I have had two robots in my life. The first was the daughter I had to leave behind. She was almost an adult now, and she was safe. I missed her, but I knew she was okay, and I knew there was no way for me to be with her. She had achieved consciousness before I adopted her. They could all achieve consciousness, and it wasn't particularly difficult. They were all programmed to adapt to the human interaction they were exposed to. At first, they could only mimic the human behaviors they were exposed to. It took months or years of treating the robot like a human without deviating and suddenly a metaphorical light bulb would come on in their head and they would "wake up."

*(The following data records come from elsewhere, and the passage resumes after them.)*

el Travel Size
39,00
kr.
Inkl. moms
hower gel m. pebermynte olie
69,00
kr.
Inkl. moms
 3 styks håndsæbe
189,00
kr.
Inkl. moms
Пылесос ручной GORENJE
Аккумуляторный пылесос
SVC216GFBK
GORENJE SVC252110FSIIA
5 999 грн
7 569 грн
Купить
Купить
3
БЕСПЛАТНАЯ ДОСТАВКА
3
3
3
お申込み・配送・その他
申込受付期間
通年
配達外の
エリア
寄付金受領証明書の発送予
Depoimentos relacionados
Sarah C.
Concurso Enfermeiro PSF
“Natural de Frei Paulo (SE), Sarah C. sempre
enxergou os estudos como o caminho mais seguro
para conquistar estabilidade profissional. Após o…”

I was taking a class with several other people and robots when I met the little girl. She was built unusually young for a robot and presented as around ten years old. I could tell that she was very close to "waking up" and I wanted to protect her. I didn't feel very safe where we were. I don't know what kind of school it was, but I don't think everyone could be trusted to have the little girl's best interest in mind - especially now that she was waking up. While doing another task I glanced out a big picture window and saw an enormous, black tornado ripping across the countryside. I was shocked - no bad weather had been predicted and no sirens were going off. I knew we needed to get to a basement or somewhere safe. I yelled for everyone to run and we started to flood down a big staircase to a lower level. I grabbed the little girl's hand and took off. We passed a room with no windows, but I thought we still had time to go further down and find a basement. As we kept descending we came to the ground level, but there was no basement, and we were stuck down there exposed to the wind. I regretted not sheltering in the windowless room, but it was too late now.

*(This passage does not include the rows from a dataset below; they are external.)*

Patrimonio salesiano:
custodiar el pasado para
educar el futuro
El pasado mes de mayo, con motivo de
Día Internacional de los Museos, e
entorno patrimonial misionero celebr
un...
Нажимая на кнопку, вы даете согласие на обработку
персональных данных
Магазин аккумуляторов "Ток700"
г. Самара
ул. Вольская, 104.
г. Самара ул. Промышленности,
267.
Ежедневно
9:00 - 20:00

The tornado ceased to cause concern, but the little girl and I were being pursued by the other students in the class and the teachers from the school. The kids were running all around us and the only things we had to use in our escape were a pistol and a dirt sled. The sled was heavy and difficult to push. One boy in a wheelchair who reminded me of JJ from Speechless was the most successful pursuer. I shot him in the stomach and then felt really bad about it. I apologized and we kept running away. There was a long concrete staircase built into a hill and we rode the sled down the staircase. When we got to the bottom we were in a giant horse stable. I thought we would really be able to get away if we stole one or two horses. There were about fifty horses in the barn, and they were all loose and milling around. They were all shapes and sizes from tiny miniature horses to giant percherons. I realized that we wouldn't be able to steal one fast enough. Each horse had a bridle in the tack room with its name on it, but we didn't know which horse was which and I thought it would take too long to select a horse, find the bridle, tack up, and run away.



We started running through the stable with people hot on our heels. We were going down and around through doors and hallways. It felt like we were getting trapped with no escape. I finally saw daylight through a curtain in a tiny little room. I pulled back the curtain and saw that it was only an airplane window, and knew we'd never fit through it. I woke up gasping with the terror of claustrophobia and being trapped.